Dataset entries:
★ ★ ★ ★ ★
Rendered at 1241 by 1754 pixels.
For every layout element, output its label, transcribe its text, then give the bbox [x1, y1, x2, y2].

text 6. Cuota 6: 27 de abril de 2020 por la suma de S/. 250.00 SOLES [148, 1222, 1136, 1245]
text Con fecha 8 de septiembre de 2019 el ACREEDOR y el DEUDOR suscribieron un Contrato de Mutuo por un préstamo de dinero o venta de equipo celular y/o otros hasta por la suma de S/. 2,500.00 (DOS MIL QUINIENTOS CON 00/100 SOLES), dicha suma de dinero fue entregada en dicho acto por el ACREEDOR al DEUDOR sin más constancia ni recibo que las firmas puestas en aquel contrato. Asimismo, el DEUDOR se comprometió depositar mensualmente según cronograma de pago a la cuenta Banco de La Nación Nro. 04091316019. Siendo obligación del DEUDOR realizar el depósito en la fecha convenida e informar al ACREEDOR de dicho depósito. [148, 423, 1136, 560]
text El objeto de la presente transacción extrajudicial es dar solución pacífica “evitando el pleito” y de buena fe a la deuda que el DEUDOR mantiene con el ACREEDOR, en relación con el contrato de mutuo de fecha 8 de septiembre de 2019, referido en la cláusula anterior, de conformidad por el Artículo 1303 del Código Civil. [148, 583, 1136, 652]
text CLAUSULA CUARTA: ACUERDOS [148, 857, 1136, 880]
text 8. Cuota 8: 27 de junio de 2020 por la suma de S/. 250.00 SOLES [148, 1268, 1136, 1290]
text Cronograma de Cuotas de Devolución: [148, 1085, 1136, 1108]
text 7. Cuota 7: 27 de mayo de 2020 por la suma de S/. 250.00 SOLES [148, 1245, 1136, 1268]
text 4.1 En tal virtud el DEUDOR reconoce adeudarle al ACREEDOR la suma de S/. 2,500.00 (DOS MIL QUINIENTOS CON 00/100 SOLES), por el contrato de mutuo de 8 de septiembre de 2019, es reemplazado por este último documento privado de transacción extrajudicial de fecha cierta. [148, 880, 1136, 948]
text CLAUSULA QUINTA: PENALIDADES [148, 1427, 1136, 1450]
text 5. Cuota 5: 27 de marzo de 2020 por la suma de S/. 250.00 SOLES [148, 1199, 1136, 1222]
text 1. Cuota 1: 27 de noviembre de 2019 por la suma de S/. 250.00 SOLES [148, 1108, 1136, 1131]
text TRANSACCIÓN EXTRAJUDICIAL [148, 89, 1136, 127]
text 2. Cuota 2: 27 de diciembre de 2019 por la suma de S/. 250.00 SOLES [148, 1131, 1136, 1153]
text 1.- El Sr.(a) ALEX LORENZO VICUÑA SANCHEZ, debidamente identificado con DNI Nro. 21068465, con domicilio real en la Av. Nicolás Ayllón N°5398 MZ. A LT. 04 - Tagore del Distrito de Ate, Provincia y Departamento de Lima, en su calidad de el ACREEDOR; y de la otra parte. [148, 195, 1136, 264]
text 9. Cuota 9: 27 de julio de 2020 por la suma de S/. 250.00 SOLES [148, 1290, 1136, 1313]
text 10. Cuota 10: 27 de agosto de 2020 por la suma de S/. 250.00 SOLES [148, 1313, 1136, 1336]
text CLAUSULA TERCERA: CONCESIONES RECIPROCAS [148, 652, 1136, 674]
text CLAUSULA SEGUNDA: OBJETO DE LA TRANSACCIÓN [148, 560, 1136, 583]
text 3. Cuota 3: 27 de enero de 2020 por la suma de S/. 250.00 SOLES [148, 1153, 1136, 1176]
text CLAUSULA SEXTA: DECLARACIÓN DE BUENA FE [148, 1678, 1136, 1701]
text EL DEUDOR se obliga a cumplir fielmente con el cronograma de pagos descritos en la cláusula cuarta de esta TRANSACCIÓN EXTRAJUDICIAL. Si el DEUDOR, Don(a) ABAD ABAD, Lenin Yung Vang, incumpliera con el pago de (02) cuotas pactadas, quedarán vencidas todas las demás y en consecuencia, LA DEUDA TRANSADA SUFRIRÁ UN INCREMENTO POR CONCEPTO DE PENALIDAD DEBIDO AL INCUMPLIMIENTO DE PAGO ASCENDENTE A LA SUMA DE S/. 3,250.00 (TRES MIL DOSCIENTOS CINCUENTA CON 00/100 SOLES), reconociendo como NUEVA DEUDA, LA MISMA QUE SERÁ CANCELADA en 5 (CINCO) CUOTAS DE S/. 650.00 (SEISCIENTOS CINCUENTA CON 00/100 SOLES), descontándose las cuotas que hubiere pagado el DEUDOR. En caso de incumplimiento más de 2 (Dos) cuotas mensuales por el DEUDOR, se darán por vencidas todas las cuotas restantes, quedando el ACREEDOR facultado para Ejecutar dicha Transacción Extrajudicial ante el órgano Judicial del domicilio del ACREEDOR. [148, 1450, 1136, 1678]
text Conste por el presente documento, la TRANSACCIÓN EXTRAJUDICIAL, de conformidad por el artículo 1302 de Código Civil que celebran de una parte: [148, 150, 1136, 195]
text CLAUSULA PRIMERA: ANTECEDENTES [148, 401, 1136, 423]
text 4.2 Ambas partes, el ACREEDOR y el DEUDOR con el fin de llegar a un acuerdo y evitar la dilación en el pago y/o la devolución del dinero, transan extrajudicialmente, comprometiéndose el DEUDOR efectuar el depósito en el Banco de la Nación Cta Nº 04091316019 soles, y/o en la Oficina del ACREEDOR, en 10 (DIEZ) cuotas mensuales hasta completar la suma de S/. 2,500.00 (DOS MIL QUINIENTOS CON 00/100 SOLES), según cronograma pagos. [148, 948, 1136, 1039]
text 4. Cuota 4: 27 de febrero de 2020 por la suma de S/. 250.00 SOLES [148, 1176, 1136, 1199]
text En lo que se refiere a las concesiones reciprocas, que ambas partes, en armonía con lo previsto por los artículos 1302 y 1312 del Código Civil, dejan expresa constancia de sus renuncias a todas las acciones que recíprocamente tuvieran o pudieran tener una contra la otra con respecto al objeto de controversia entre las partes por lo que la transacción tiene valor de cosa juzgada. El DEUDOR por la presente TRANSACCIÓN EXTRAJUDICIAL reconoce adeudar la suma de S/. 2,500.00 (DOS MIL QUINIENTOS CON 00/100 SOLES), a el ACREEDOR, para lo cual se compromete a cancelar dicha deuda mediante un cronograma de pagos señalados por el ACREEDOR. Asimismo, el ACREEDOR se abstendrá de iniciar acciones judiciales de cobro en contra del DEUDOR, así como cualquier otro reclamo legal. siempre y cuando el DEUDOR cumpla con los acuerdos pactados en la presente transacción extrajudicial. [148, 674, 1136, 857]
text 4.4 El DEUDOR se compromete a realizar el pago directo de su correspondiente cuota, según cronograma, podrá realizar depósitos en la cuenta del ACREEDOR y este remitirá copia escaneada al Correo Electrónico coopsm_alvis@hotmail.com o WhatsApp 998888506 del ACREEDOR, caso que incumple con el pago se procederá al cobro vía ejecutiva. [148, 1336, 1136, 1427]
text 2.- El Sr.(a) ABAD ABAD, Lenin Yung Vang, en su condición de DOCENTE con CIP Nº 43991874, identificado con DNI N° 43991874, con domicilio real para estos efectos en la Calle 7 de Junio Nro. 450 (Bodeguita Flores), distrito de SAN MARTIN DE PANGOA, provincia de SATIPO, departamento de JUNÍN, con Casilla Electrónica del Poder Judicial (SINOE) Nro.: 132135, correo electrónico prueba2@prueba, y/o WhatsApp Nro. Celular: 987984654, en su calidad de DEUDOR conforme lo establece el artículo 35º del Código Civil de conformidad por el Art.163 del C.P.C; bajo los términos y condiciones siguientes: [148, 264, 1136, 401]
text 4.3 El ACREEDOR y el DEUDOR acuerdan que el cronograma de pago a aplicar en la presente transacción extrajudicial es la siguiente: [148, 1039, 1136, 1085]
★ ★ ★ ★ ★
▶ The task
Among the entries above, identify all lines with "CLAUSULA" and copy them.

▶ Answer below
text CLAUSULA CUARTA: ACUERDOS [148, 857, 1136, 880]
text CLAUSULA QUINTA: PENALIDADES [148, 1427, 1136, 1450]
text CLAUSULA TERCERA: CONCESIONES RECIPROCAS [148, 652, 1136, 674]
text CLAUSULA SEGUNDA: OBJETO DE LA TRANSACCIÓN [148, 560, 1136, 583]
text CLAUSULA SEXTA: DECLARACIÓN DE BUENA FE [148, 1678, 1136, 1701]
text CLAUSULA PRIMERA: ANTECEDENTES [148, 401, 1136, 423]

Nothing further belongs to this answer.